*BRIEF*
Within the records below, find the line containing "Commercial Use". Reproduce it and each line after it exactly, and nothing else.

** Opening DATA FOR PROCESSING block **

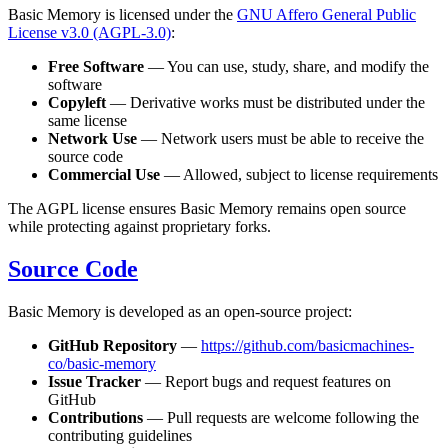
Basic Memory is licensed under the
GNU Affero General Public
License v3.0 (AGPL-3.0)
:
Free Software
— You can use, study, share, and modify the
software
Copyleft
— Derivative works must be distributed under the
same license
Network Use
— Network users must be able to receive the
source code
Commercial Use
— Allowed, subject to license requirements
The AGPL license ensures Basic Memory remains open source
while protecting against proprietary forks.
Source Code
Basic Memory is developed as an open-source project:
GitHub Repository
—
https://github.com/basicmachines-
co/basic-memory
Issue Tracker
— Report bugs and request features on
GitHub
Contributions
— Pull requests are welcome following the
contributing guidelines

** Closing DATA FOR PROCESSING block **

*EXPECTED ANSWER*
Commercial Use
— Allowed, subject to license requirements
The AGPL license ensures Basic Memory remains open source
while protecting against proprietary forks.
Source Code
Basic Memory is developed as an open-source project:
GitHub Repository
—
https://github.com/basicmachines-
co/basic-memory
Issue Tracker
— Report bugs and request features on
GitHub
Contributions
— Pull requests are welcome following the
contributing guidelines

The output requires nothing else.